Когда я в шутку заметил, что мы говорим совершенно крамольные вещи, которые, если бы дошли до РОНО, кому-нибудь точно не поздоровилось, Алла Павловна заметила:
— А здесь, слава Богу, Эльзы Германовны нет…
Любови Ивановне, которая из-за моего ухода расстроилась больше всех, я подарил свою книжечку, что делал редко и только из откровенной симпатии.
Глава 24
Тоска по дому и по любви. В общежитии кирпичного завода. Хохол Микола и татарин Сабан. «Сто грамм — не харам». Первый день работы. Угроза «побачить, почому фунт нашого лиха» в действии. Тяжёлый труд рабочих кирпичного завода. Сердобольная напарница Вера. Саман проявляет чуткость. Талик Алеханов и дружба, которой не было.
Оставаться в школе я не мог, но уехать и появиться дома, когда в школах ещё продолжались уроки, я тоже считал для себя невозможным, потому что пришлось бы объяснять не только матери, но и знакомым, с чего это я приехал прежде, чем закончился учебный год, и не проштрафился ли я в чём-либо…
Но я всё чаще думал о доме, и меня стала одолевать тоска, которая съедала душу и угнетала психику. Я страдал от одиночества и от той тоски по любви, которая живёт в нас всегда, но проявляется вдруг с особенной и непонятной силой. Я решил освободиться от груза неудобных и потому лишних для меня здесь связей, в том числе отрешиться от всякой напрягающей мозг работы, ничего не писать, ничего не читать и нагрузить своё тело, которое с точки зрения христианской морали является низшей частью моего существа, хотя другие святые отцы говорят, что человеческое тело, как и душа, — суть художественное изделие, физической работой, утомить себя, и я всё чаще думал о той, кто мне на расстоянии оказался "большим, чем я представлял. Я любил Милу и мысли о ней становились навязчивыми и занимали всё моё сознание. И только один вопрос не давал мне покоя: осталось ли в ней хоть что-то от взаимного чувства ко мне… И для сомнений были основания, потому что я не получил ни одного ответа на те, пусть и редкие письма, которые писал ей.

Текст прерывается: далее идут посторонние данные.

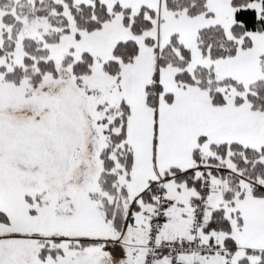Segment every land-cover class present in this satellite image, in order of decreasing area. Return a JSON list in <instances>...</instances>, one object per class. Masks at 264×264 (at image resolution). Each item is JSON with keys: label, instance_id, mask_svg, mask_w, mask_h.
I'll return each instance as SVG.
<instances>
[{"label": "snow or ice", "instance_id": "snow-or-ice-1", "mask_svg": "<svg viewBox=\"0 0 264 264\" xmlns=\"http://www.w3.org/2000/svg\"><path fill=\"white\" fill-rule=\"evenodd\" d=\"M0 264H264V0H0Z\"/></svg>", "mask_w": 264, "mask_h": 264}]
</instances>
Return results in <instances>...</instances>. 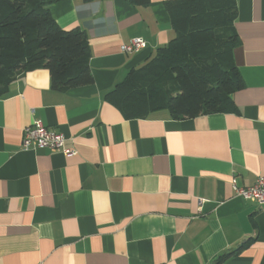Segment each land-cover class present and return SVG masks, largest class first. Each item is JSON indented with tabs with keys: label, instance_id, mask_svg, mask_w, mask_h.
Here are the masks:
<instances>
[{
	"label": "crops",
	"instance_id": "1",
	"mask_svg": "<svg viewBox=\"0 0 264 264\" xmlns=\"http://www.w3.org/2000/svg\"><path fill=\"white\" fill-rule=\"evenodd\" d=\"M166 1L49 6L87 33L94 82L59 91L36 69L0 98V264H264V205L235 190L264 176V0H236L235 112L126 119L105 95L174 38ZM36 121L75 154L24 149Z\"/></svg>",
	"mask_w": 264,
	"mask_h": 264
},
{
	"label": "trees",
	"instance_id": "2",
	"mask_svg": "<svg viewBox=\"0 0 264 264\" xmlns=\"http://www.w3.org/2000/svg\"><path fill=\"white\" fill-rule=\"evenodd\" d=\"M55 1L0 0V98L19 76L36 69L48 70L59 91L94 82L88 35L79 27L56 24L49 9ZM165 7L174 38L106 93V99L126 119L161 110L175 120L235 112L232 96L243 88L234 62L237 1L168 0Z\"/></svg>",
	"mask_w": 264,
	"mask_h": 264
},
{
	"label": "built area",
	"instance_id": "3",
	"mask_svg": "<svg viewBox=\"0 0 264 264\" xmlns=\"http://www.w3.org/2000/svg\"><path fill=\"white\" fill-rule=\"evenodd\" d=\"M147 43L141 38H135L130 44L124 45L122 51L125 54H135L147 49ZM66 138L62 133L48 129L40 121L26 127L23 130L22 146L24 149H50L53 152L63 151L67 156L74 153L71 149H65ZM236 196L264 205V176L259 177L255 185L251 187H238Z\"/></svg>",
	"mask_w": 264,
	"mask_h": 264
}]
</instances>
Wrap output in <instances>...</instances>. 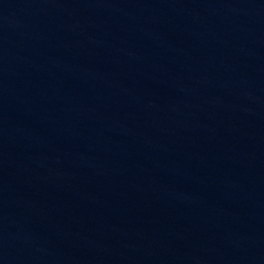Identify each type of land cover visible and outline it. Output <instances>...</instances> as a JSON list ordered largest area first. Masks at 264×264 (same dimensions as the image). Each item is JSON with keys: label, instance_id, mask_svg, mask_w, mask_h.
<instances>
[{"label": "water", "instance_id": "1", "mask_svg": "<svg viewBox=\"0 0 264 264\" xmlns=\"http://www.w3.org/2000/svg\"><path fill=\"white\" fill-rule=\"evenodd\" d=\"M0 264H264V0H0Z\"/></svg>", "mask_w": 264, "mask_h": 264}]
</instances>
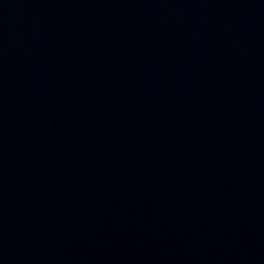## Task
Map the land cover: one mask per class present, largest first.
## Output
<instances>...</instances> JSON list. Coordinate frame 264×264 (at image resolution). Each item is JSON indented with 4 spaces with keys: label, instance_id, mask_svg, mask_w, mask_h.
Returning <instances> with one entry per match:
<instances>
[{
    "label": "water",
    "instance_id": "obj_1",
    "mask_svg": "<svg viewBox=\"0 0 264 264\" xmlns=\"http://www.w3.org/2000/svg\"><path fill=\"white\" fill-rule=\"evenodd\" d=\"M0 264H264V0H0Z\"/></svg>",
    "mask_w": 264,
    "mask_h": 264
}]
</instances>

Я оставил записку Толику, в которой врал, что срочно должен уехать, сослался на непредвиденные обстоятельства, которые требуют моего присутствия дома, хотя, если иметь ввиду моё настроение и намерение, наконец определиться в отношениях с той, которую любил, в этом была правда, просто появилась вынужденная необходимость немного задержаться.
На столе вместе с запиской я оставил деньги за проживание вперёд, памятуя о скудном достатке семьи, в доме которой прожил некоторое время…
На кирпичном заводе, куда я устроился, любые рабочие руки в связи с текучкой кадров были в дефиците, и я без труда получил общежитие. Комендантша, строгая женщина лет пятидесяти с короткой стрижкой и гребешком в волосах, с отсутствием даже лёгкого намёка на макияж и в совершенно простой одежде в виде черной длинной юбки и синей шерстяной кофты на пуговицах, указала мне на две свободные кровати в просторной, но пустой комнате на четверых: кроме четырёх кроватей с тумбочками, облезлого шкафа, да стола с двумя стульями, больше ничего не было, как и в общежитии Строительно-монтажного управления.
— А кто здесь ещё живет? — спросил я больше для приличия, чтобы как-то завязать разговор.
— Татарин, да хохол, — сухо ответила комендантша, и видно было, что она не расположена к разговору. — Придут — увидишь. И что б мне никаких пьянок и никаких баб, — строго заключила она и вышла.
После работы один за другим пришли оба жильца.